▸ **ACTIVITY**
What is needed is an exact copy of the records below, minus any pictures.

▸ **PROVIDED INFORMATION**
-- Opening Marker --

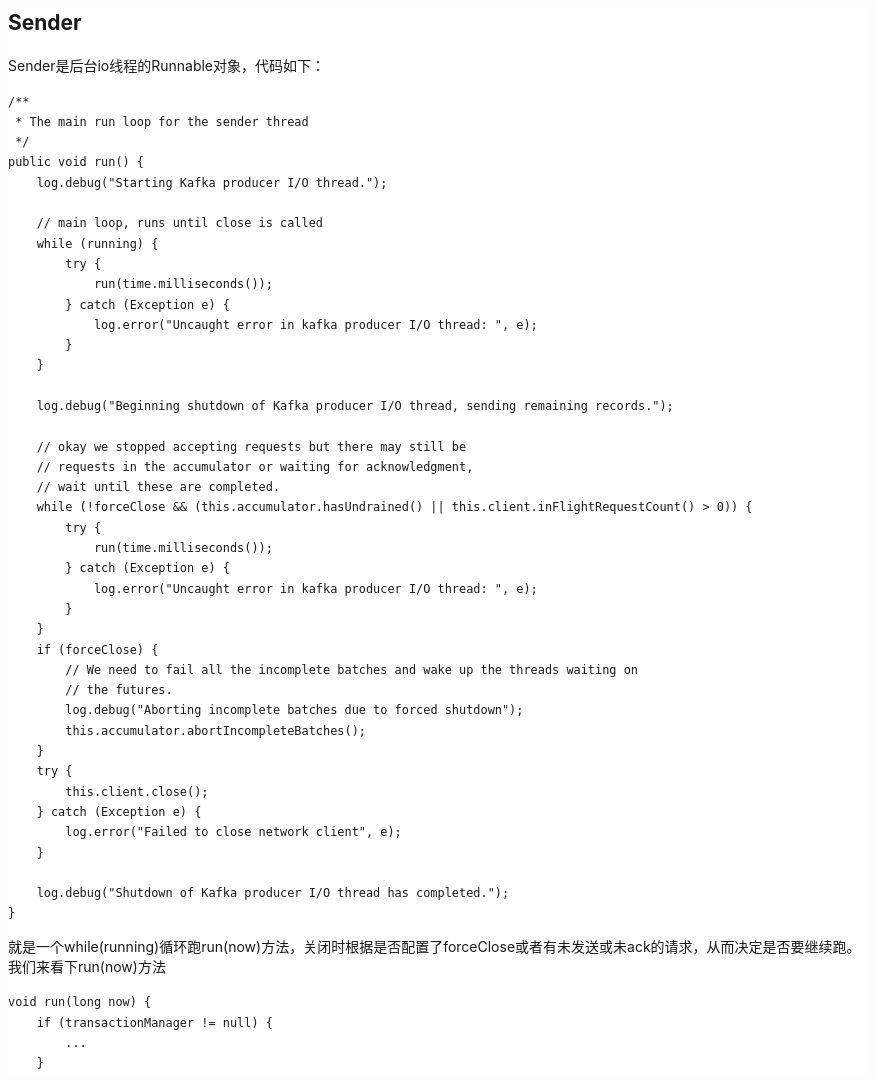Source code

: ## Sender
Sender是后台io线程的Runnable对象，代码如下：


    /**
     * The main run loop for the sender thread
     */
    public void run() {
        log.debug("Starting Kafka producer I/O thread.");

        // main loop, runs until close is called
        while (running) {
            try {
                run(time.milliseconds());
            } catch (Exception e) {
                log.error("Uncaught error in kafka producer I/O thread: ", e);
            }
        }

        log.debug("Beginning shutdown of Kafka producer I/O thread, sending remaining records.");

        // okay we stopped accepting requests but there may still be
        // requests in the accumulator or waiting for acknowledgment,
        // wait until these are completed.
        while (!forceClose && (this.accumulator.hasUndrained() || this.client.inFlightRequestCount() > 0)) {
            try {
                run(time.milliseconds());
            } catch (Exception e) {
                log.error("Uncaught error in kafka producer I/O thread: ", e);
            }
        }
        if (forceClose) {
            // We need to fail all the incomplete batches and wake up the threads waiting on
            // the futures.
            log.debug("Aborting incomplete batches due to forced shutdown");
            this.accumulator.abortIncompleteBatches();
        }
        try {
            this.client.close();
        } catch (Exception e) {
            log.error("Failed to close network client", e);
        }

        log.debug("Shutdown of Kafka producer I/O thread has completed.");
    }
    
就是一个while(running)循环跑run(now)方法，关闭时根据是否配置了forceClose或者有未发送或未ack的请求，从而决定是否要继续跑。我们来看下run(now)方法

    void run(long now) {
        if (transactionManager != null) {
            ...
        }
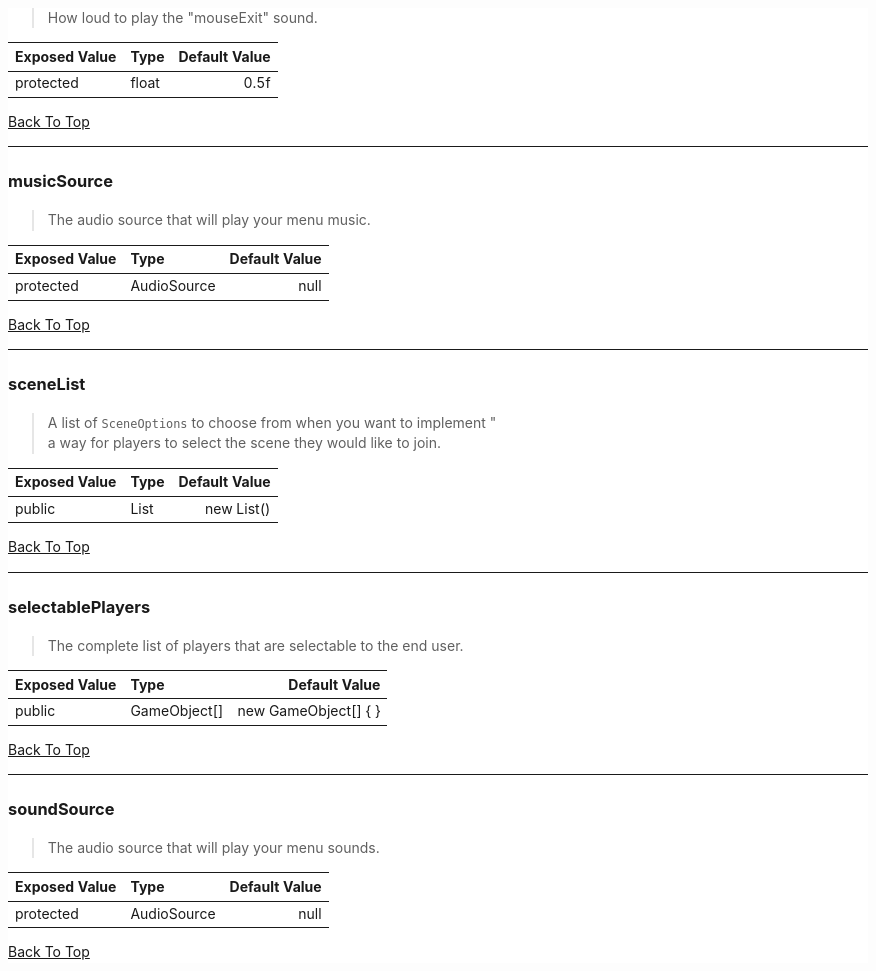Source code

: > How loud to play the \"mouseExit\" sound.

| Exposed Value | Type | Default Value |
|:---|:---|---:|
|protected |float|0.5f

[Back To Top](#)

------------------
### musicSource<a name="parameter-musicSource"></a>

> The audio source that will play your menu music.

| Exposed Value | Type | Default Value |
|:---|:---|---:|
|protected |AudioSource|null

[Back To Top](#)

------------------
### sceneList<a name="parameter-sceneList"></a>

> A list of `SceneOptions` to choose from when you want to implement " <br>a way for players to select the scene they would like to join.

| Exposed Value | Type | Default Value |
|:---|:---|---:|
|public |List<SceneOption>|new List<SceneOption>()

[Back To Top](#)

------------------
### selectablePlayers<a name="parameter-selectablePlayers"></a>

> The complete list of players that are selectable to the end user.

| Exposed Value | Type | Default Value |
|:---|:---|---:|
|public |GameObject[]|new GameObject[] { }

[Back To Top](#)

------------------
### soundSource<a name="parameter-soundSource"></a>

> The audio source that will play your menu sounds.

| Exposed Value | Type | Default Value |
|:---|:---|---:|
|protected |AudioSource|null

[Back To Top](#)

-- Closing Marker --

▸ **EXERCISE ANSWER**
Source code

: ## Sender
Sender是后台io线程的Runnable对象，代码如下：


    /**
     * The main run loop for the sender thread
     */
    public void run() {
        log.debug("Starting Kafka producer I/O thread.");

        // main loop, runs until close is called
        while (running) {
            try {
                run(time.milliseconds());
            } catch (Exception e) {
                log.error("Uncaught error in kafka producer I/O thread: ", e);
            }
        }

        log.debug("Beginning shutdown of Kafka producer I/O thread, sending remaining records.");

        // okay we stopped accepting requests but there may still be
        // requests in the accumulator or waiting for acknowledgment,
        // wait until these are completed.
        while (!forceClose && (this.accumulator.hasUndrained() || this.client.inFlightRequestCount() > 0)) {
            try {
                run(time.milliseconds());
            } catch (Exception e) {
                log.error("Uncaught error in kafka producer I/O thread: ", e);
            }
        }
        if (forceClose) {
            // We need to fail all the incomplete batches and wake up the threads waiting on
            // the futures.
            log.debug("Aborting incomplete batches due to forced shutdown");
            this.accumulator.abortIncompleteBatches();
        }
        try {
            this.client.close();
        } catch (Exception e) {
            log.error("Failed to close network client", e);
        }

        log.debug("Shutdown of Kafka producer I/O thread has completed.");
    }
    
就是一个while(running)循环跑run(now)方法，关闭时根据是否配置了forceClose或者有未发送或未ack的请求，从而决定是否要继续跑。我们来看下run(now)方法

    void run(long now) {
        if (transactionManager != null) {
            ...
        }
Source code

: > How loud to play the \"mouseExit\" sound.

| Exposed Value | Type | Default Value |
|:---|:---|---:|
|protected |float|0.5f

[Back To Top](#)

------------------
### musicSource<a name="parameter-musicSource"></a>

> The audio source that will play your menu music.

| Exposed Value | Type | Default Value |
|:---|:---|---:|
|protected |AudioSource|null

[Back To Top](#)

------------------
### sceneList<a name="parameter-sceneList"></a>

> A list of `SceneOptions` to choose from when you want to implement " <br>a way for players to select the scene they would like to join.

| Exposed Value | Type | Default Value |
|:---|:---|---:|
|public |List<SceneOption>|new List<SceneOption>()

[Back To Top](#)

------------------
### selectablePlayers<a name="parameter-selectablePlayers"></a>

> The complete list of players that are selectable to the end user.

| Exposed Value | Type | Default Value |
|:---|:---|---:|
|public |GameObject[]|new GameObject[] { }

[Back To Top](#)

------------------
### soundSource<a name="parameter-soundSource"></a>

> The audio source that will play your menu sounds.

| Exposed Value | Type | Default Value |
|:---|:---|---:|
|protected |AudioSource|null

[Back To Top](#)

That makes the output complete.